Data entries
◇ ◇ ◇ ◇ ◇ ◇ ◇
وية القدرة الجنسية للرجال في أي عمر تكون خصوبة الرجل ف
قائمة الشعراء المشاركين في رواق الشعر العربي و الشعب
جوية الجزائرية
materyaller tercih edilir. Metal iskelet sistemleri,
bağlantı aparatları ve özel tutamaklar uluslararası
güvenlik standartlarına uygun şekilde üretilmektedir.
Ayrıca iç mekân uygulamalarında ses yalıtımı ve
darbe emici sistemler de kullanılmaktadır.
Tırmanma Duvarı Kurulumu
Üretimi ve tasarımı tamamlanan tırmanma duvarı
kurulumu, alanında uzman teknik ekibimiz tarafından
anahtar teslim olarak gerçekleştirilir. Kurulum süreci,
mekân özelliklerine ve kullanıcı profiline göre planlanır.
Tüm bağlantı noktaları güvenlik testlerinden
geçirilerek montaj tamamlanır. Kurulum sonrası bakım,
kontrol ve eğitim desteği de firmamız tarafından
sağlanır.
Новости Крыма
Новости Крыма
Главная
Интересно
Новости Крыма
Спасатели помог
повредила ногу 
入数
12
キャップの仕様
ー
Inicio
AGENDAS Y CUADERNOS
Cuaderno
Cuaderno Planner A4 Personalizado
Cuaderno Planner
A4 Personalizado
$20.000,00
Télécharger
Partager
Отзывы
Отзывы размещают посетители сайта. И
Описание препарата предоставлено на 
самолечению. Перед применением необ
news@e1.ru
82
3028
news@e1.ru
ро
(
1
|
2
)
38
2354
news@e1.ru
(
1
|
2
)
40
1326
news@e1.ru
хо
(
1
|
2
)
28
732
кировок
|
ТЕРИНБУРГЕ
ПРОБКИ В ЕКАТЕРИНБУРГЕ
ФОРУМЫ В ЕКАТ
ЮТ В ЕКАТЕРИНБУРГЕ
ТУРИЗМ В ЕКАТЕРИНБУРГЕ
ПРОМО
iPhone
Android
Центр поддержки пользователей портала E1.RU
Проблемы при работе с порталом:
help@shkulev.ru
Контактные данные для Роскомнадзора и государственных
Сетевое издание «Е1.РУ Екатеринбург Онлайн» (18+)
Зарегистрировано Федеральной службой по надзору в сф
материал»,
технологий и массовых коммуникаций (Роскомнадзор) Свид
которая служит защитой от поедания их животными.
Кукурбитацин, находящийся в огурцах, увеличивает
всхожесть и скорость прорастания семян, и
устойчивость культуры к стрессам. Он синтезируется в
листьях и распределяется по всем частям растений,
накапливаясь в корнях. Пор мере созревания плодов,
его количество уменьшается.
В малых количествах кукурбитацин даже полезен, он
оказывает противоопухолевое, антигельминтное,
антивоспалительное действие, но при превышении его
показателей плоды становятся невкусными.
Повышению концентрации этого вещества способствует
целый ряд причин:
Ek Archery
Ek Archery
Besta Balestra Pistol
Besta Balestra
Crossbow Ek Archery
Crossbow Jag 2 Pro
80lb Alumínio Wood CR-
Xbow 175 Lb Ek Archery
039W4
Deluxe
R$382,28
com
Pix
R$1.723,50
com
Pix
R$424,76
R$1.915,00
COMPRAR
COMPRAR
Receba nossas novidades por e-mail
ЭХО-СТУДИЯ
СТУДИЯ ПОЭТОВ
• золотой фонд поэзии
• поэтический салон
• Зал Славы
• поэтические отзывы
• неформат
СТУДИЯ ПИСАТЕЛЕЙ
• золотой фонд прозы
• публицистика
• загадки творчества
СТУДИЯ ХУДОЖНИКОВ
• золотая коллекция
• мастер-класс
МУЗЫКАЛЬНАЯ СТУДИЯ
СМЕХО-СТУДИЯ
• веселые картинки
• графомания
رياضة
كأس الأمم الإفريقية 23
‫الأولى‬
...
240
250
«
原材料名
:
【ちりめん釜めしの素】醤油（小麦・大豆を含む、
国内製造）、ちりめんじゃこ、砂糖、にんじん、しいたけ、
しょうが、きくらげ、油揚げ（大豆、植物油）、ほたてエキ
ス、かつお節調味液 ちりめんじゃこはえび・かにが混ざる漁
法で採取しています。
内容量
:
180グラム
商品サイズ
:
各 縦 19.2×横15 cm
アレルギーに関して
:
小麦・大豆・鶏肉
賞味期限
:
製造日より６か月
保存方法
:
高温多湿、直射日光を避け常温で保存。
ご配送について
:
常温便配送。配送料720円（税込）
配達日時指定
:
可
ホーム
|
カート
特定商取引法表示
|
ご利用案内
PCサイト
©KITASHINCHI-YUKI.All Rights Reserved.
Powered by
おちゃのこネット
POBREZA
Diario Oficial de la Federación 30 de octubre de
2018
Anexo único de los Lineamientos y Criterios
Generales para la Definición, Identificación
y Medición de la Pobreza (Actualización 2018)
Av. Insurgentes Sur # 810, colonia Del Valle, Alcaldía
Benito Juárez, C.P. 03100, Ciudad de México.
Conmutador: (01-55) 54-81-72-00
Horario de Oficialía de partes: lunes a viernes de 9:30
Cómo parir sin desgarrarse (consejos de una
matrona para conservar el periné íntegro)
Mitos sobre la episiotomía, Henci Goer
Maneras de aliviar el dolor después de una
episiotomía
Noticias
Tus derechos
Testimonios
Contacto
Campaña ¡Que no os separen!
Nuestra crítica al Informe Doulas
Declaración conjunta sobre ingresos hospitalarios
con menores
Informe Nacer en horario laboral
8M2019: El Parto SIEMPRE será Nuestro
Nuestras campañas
◇ ◇ ◇ ◇ ◇ ◇ ◇
PROBLEM TO WORK ON —
Gather every line of the items above that contains the string "bağlantı", treating uppercase and lowercase as different.

ANSWER TO THIS TASK —
bağlantı aparatları ve özel tutamaklar uluslararası
Tüm bağlantı noktaları güvenlik testlerinden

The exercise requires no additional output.